Starting with the line that contains "сопровождается обостре" and stopping after the line that contains "с точки зрения спроса на", copy the entries below exactly. Include nothing else.

[Dataset entries]
+===+
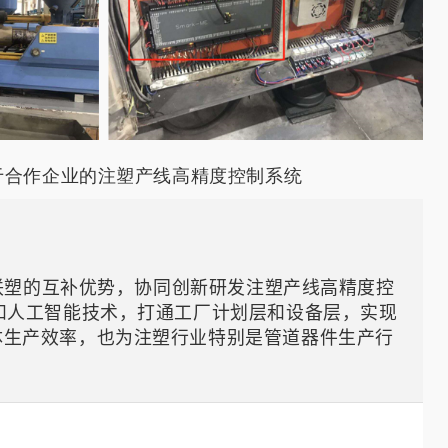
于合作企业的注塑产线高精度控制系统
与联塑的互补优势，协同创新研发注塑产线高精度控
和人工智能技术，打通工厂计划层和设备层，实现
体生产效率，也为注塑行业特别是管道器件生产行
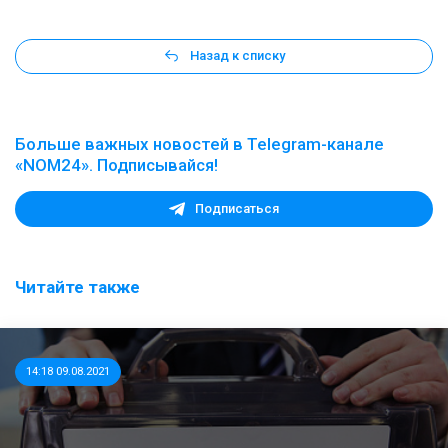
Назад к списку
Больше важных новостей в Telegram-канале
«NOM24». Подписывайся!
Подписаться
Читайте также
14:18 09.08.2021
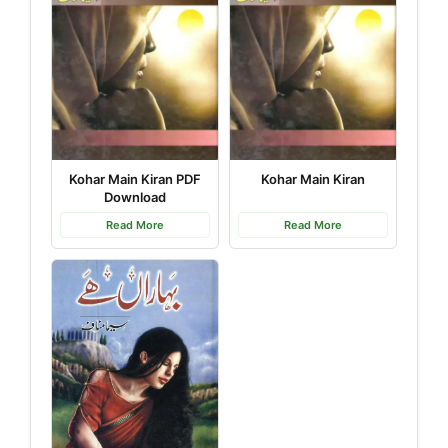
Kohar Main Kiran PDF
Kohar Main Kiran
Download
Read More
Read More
+===+
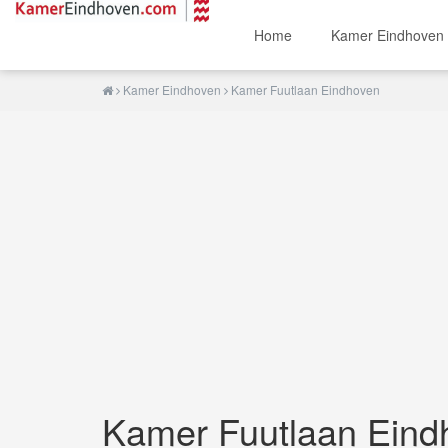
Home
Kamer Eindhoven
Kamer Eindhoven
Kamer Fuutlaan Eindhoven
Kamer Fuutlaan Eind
+===+
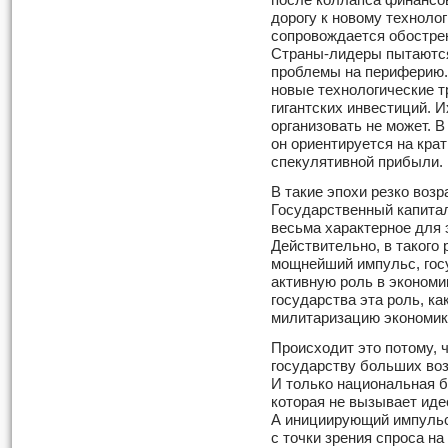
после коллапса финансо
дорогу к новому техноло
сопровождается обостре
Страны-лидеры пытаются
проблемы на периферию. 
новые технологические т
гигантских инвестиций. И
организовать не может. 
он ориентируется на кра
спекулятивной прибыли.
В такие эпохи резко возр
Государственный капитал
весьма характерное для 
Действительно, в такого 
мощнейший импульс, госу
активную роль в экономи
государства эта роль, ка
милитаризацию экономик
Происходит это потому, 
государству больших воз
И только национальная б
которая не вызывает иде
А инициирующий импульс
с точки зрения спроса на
+===+
Result of this exercise:
сопровождается обостре
Страны-лидеры пытаются
проблемы на периферию. 
новые технологические т
гигантских инвестиций. И
организовать не может. 
он ориентируется на кра
спекулятивной прибыли.
В такие эпохи резко возр
Государственный капитал
весьма характерное для 
Действительно, в такого 
мощнейший импульс, госу
активную роль в экономи
государства эта роль, ка
милитаризацию экономик
Происходит это потому, 
государству больших воз
И только национальная б
которая не вызывает иде
А инициирующий импульс
с точки зрения спроса на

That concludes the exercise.